MIS DÍAS EN MENUDOS CORAZONES

Cuando me pidieron escribir un testimonio sobre mi experiencia no supe por dónde empezar. Sólo me sale dar las GRACIAS.

Convertirme en voluntaria de la Fundación Menudos Corazones ha sido de esas maravillosas decisiones que tomas en la vida y de la que jamás te arrepientes.

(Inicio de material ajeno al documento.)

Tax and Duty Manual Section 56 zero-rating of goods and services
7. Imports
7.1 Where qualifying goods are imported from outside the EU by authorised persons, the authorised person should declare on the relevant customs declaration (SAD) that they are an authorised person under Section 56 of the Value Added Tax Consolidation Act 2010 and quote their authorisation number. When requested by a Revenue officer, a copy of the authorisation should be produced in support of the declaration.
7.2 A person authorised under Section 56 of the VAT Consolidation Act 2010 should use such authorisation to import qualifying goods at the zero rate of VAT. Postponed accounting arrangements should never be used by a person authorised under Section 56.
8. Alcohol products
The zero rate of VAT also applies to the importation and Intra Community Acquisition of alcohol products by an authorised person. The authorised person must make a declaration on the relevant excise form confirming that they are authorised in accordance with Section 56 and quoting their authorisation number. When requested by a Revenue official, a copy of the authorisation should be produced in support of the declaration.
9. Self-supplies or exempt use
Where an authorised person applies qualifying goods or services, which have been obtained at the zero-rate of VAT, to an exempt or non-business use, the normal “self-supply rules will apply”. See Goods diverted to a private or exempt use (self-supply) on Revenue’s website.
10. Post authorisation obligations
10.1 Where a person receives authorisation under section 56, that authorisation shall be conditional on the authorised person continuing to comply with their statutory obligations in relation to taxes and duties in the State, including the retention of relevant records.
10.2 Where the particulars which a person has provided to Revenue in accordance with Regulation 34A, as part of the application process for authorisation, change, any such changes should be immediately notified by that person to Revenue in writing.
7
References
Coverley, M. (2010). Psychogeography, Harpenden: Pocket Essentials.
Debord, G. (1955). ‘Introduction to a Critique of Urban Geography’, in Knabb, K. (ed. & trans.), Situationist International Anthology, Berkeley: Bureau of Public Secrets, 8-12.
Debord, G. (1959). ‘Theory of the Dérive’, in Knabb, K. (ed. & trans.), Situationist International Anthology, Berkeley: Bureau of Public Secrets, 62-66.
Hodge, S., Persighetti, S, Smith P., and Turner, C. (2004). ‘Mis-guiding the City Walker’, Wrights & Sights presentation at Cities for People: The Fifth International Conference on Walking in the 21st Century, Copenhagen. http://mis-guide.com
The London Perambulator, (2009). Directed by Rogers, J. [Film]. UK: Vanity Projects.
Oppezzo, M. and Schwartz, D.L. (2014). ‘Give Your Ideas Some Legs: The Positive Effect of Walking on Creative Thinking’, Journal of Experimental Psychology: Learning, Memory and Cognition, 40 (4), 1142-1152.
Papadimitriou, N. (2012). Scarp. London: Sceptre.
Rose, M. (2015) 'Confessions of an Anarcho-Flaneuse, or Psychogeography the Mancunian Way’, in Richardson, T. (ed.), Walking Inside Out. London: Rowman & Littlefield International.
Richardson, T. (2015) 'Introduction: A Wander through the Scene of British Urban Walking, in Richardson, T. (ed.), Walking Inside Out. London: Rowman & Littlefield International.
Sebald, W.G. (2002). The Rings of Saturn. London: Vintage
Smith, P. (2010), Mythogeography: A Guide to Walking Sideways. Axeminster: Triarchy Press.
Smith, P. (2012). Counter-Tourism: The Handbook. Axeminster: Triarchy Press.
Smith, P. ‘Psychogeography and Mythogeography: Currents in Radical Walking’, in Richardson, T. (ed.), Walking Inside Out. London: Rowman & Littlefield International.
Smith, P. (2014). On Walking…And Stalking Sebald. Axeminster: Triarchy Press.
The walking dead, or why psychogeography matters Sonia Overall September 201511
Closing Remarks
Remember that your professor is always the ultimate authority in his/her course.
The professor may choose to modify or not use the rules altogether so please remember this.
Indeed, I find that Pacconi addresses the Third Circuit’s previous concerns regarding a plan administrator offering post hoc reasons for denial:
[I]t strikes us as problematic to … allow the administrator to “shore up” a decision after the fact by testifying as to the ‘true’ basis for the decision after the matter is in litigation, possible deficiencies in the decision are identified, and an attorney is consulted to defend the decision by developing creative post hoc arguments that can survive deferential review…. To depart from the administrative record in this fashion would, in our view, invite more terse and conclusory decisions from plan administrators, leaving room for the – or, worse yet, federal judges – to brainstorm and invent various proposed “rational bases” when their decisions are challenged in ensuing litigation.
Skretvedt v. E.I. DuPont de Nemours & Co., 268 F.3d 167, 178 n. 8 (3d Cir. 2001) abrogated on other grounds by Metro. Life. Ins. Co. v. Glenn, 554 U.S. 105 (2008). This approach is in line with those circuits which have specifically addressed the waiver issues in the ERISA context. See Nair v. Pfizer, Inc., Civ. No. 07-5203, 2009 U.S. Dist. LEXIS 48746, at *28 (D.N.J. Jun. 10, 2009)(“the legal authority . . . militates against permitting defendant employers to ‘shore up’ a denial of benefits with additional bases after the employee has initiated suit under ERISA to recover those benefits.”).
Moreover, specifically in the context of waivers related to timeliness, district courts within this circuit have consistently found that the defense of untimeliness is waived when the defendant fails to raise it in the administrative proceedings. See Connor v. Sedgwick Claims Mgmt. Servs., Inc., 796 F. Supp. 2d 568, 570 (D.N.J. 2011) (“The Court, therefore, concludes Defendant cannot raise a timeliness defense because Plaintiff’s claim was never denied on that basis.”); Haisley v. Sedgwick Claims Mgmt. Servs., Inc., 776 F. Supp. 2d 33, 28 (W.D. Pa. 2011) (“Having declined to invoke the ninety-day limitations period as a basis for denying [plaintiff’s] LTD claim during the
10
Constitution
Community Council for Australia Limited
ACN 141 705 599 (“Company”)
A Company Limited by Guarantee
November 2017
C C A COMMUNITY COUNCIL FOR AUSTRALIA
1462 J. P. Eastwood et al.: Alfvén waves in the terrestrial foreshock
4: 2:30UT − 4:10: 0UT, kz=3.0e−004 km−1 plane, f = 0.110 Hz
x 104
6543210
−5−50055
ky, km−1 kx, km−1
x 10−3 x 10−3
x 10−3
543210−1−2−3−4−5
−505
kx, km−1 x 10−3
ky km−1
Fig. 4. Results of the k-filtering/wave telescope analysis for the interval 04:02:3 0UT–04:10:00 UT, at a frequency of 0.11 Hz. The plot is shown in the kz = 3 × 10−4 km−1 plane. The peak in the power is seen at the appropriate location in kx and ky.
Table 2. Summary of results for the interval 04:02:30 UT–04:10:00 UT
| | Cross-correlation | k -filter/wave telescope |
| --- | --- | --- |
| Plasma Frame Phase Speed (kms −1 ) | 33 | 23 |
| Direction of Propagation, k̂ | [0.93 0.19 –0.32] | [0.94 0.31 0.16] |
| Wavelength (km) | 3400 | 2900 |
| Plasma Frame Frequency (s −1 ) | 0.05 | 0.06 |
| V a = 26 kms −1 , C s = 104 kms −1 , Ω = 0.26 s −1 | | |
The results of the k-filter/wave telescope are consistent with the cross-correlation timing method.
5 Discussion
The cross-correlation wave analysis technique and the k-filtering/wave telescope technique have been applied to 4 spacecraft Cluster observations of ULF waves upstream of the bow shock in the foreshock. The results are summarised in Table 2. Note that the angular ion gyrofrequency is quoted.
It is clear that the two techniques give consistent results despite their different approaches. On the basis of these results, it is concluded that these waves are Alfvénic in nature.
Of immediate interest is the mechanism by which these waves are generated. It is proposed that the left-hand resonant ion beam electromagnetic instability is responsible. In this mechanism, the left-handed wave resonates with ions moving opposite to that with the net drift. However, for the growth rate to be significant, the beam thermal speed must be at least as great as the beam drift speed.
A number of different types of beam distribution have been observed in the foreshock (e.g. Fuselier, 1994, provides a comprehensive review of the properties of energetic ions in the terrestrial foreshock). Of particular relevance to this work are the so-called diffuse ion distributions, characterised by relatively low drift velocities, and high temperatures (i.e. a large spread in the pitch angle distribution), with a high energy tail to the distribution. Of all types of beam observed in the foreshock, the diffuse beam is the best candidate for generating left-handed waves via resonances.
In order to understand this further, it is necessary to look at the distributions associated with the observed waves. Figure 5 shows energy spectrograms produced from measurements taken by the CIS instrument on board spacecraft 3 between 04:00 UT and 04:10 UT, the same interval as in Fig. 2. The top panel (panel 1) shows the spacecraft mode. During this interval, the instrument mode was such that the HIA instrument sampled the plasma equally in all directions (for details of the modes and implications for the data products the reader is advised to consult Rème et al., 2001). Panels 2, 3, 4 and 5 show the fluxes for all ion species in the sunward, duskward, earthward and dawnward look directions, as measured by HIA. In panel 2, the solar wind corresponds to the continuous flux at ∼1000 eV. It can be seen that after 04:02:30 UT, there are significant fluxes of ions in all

Me introduje en este mundo porque siempre supe que lo mío era ayudar a los demás. Es lo me llena y me hace feliz. Pensé que aportaría muchas cosas pero al final esta experiencia me ha ayudado a mí. No he hecho más que recibir sin parar.

No sé porque razón, después de tener varias alternativas de voluntariado, elegí ayudar a niños con cardiopatías congénitas. Me apunté sin dudarlo. A lo mejor fue su símbolo del corazón de color rojo lo que me hizo lanzarme, que para mí significa amor, y el amor, siempre llama…

Durante estos años he conocido personas magníficas, tanto dentro de la Fundación como compañeros voluntarios. Todo comenzó en “el 12”, donde me recibieron con mucho cariño; Guillermo, Iván, Izan y Fernando.

Empecé con el proyecto de acogida en el que recibíamos a los niños que ingresaban y tenían que esperar un buen rato en la sala de espera hasta que les asignaban una habitación. Guillermo (mi primer maestro) y yo nos poníamos gorros y todo tipo de artilugios para sacarles una sonrisa a esos niños.

Desde ese momento, olvidé lo que significa la palabra vergüenza y el miedo al ridículo.

Fue un gran comienzo. Cuando finalizó el proyecto, colaboraba en la sala de menudos inventando todo tipo de cosas: manualidades, teatros, cuentos y todo lo que podía pasar por la mente en una tarde que tenía que ser emocionante.

Después cambié al “Gregorio” donde continué mi camino y conocí a Jose, Begoña, Beatriz, Maria, Marta y Marta, Rocío… y muchas más personas que aunque no conocía sus nombres, eran parte de mis tardes y formábamos un gran equipo; médicos, enfermeras, voluntarios de otras organizaciones, papás de los niños etc.

Solo me queda dar las GRACIAS.

Por hacerme mejor persona, por enseñarme tantas cosas nuevas, desde manualidades hasta psicología… por hacerme vivir y compartir momentos que no se olvidan, por ayudarme a crecer, por abrirme los ojos, por hacerme valorar los detalles más pequeños de la vida y entender que esos son los más grandes, por hacerme más humana.

Gracias por hacerme sentir toda clase de emociones: alegría, tristeza, nervios, miedo, paz, satisfacción, gratitud, ira, impotencia, sorpresa, amor… y poder sentirlas todas a la vez, en una misma tarde y de manera muy intensa.

Gracias a Elena por confiar en mí como coordinadora de los jueves y a Mary por relevar esa confianza. Gracias a la Fundación por darme esta gran oportunidad.

Espero veros pronto a todos, en algún momento del camino.